Instructions for the task: Each line below has to be output exactly, from first to last.

Provided data:
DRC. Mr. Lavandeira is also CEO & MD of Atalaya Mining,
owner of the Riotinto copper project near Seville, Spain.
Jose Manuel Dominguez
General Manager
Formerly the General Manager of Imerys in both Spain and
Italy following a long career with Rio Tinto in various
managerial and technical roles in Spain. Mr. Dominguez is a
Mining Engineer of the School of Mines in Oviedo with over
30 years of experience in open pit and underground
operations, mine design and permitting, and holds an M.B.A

Solution to this exercise:
DRC. Mr. Lavandeira is also CEO & MD of Atalaya Mining,
owner of the Riotinto copper project near Seville, Spain.
Jose Manuel Dominguez
General Manager
Formerly the General Manager of Imerys in both Spain and
Italy following a long career with Rio Tinto in various
managerial and technical roles in Spain. Mr. Dominguez is a
Mining Engineer of the School of Mines in Oviedo with over
30 years of experience in open pit and underground
operations, mine design and permitting, and holds an M.B.A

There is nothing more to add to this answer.